In the event of a notification, the Company will make reasonable efforts to recognize the request as soon as possible. However, it is not always possible to fulfill the request. For example, the right to erasure cannot be exercised if the retention obligation is based on a legal provision. The User will be informed about the consideration of the request in writing or by e-mail.

Personal data profiling

Personal data is not processed in an automated manner, including in the form of profiling.

Security of personal data.

The Administrator makes every effort to protect the website against unauthorized access by third parties and controls the methods of collecting, storing, and other activities of processing the User’s data. It uses, among others, firewalls, server security devices, encryption devices, and physical security measures. The www.altimi.com website also has an SSL certificate. An SSL certificate is a tool that ensures the protection of a website, as well as a guarantee of confidentiality of data sent electronically. An SSL certificate is a type of security that encrypts data before it is sent from the User’s browser and decodes it after it reaches the website safely. The information sent from the server to the User is also encrypted, and after reaching the destination, it is decoded. It should be noted that access to personal data is granted only to those employees of the Company and entities that need to have access to them in order to process them only for the purposes described in the Privacy Policy.

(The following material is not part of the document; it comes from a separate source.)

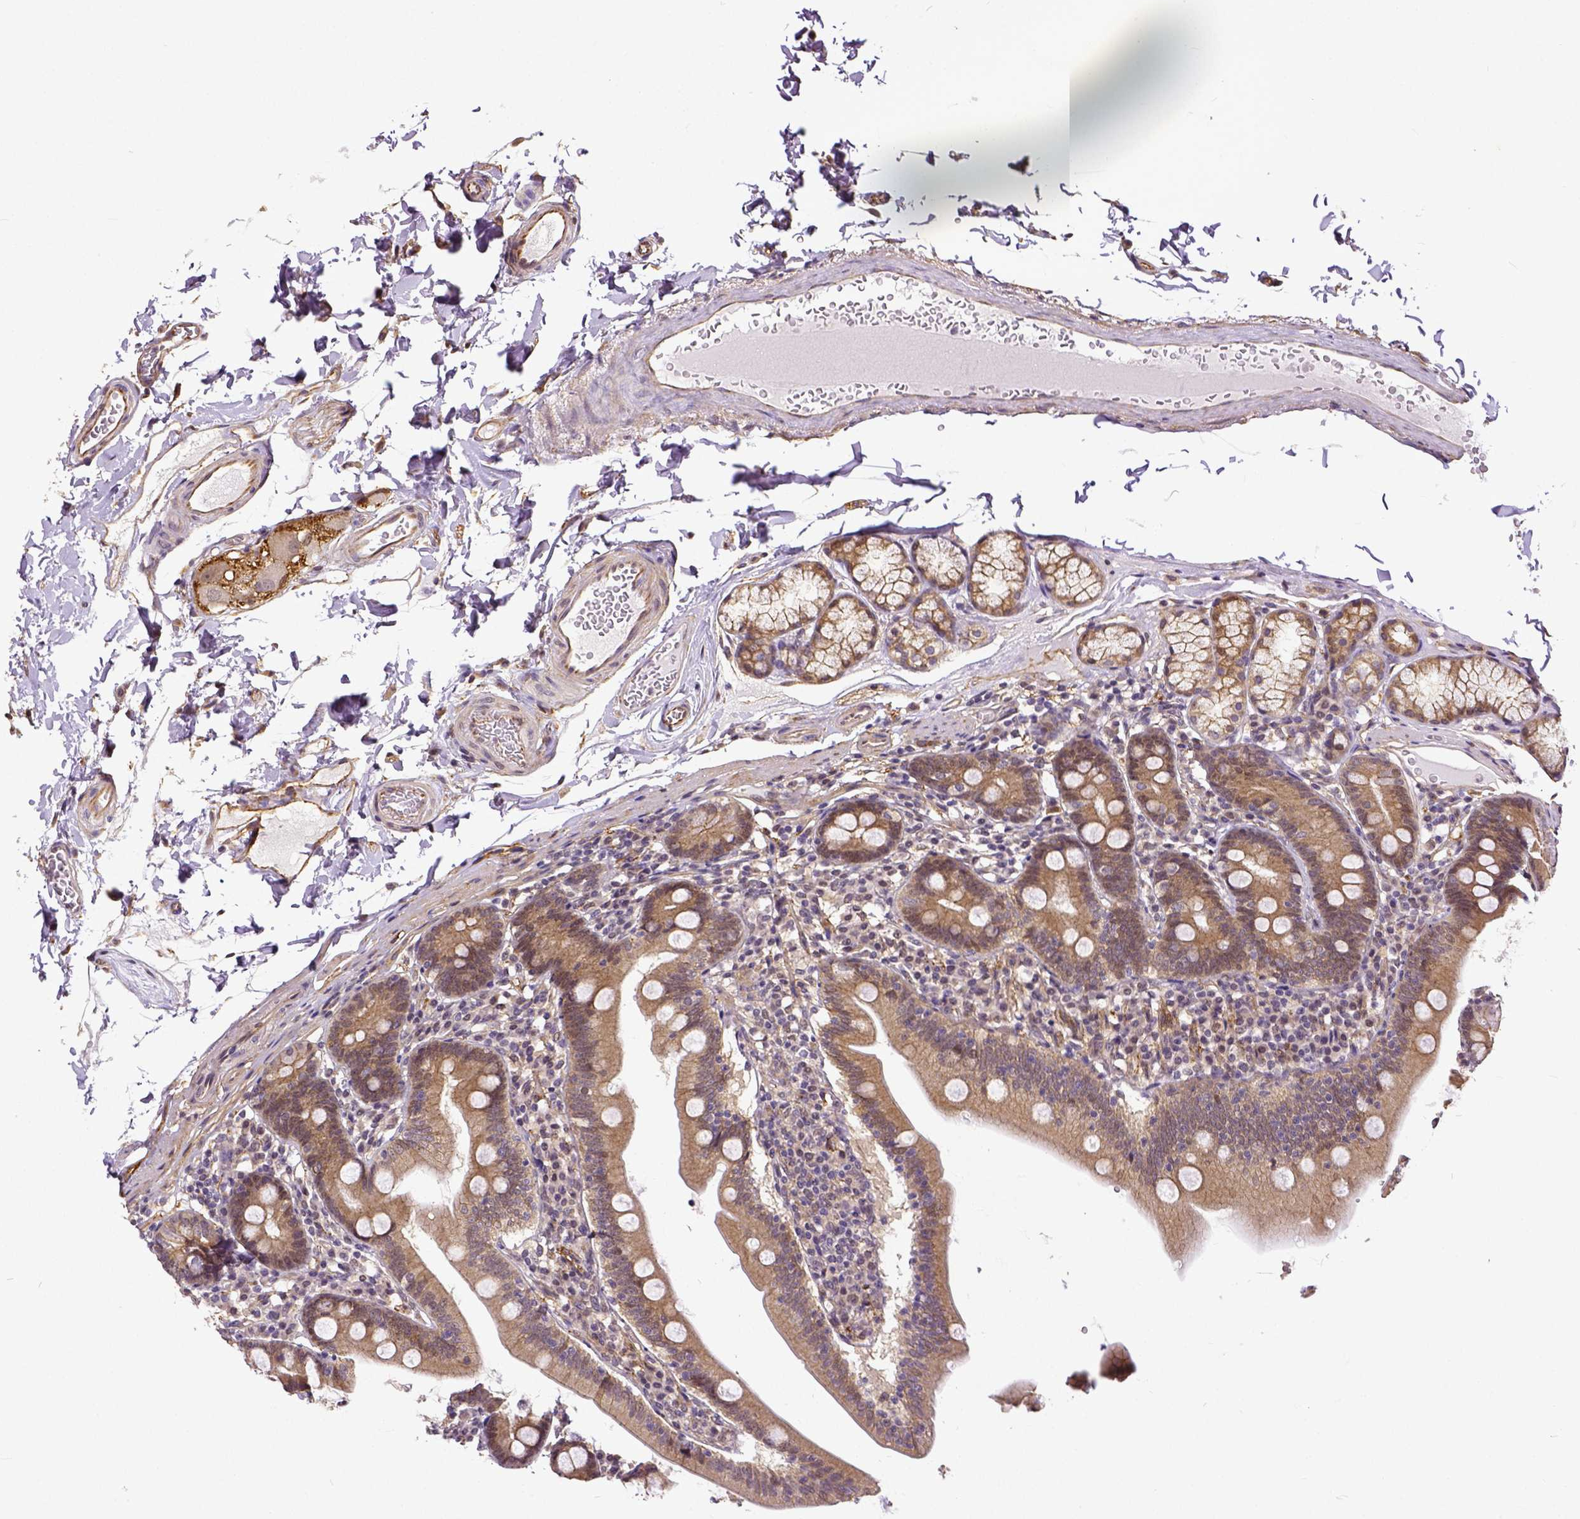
{"staining": {"intensity": "moderate", "quantity": ">75%", "location": "cytoplasmic/membranous"}, "tissue": "duodenum", "cell_type": "Glandular cells", "image_type": "normal", "snomed": [{"axis": "morphology", "description": "Normal tissue, NOS"}, {"axis": "topography", "description": "Duodenum"}], "caption": "Duodenum stained for a protein reveals moderate cytoplasmic/membranous positivity in glandular cells. (Stains: DAB in brown, nuclei in blue, Microscopy: brightfield microscopy at high magnification).", "gene": "DICER1", "patient": {"sex": "female", "age": 67}}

The Administrator undertakes to take care of all information provided by the User when visiting the website following the provisions of generally applicable law, in particular the GDPR (General Data Protection Regulation).

Update of the Privacy Policy.

In connection with the needs that may arise from the development of the services offered by the Company or regulatory changes, the Administrator is entitled to make changes to this Privacy Policy. Changes will be made available to Users by publication on the website. It is recommended that you check this page frequently and refer to the date of the last modification above.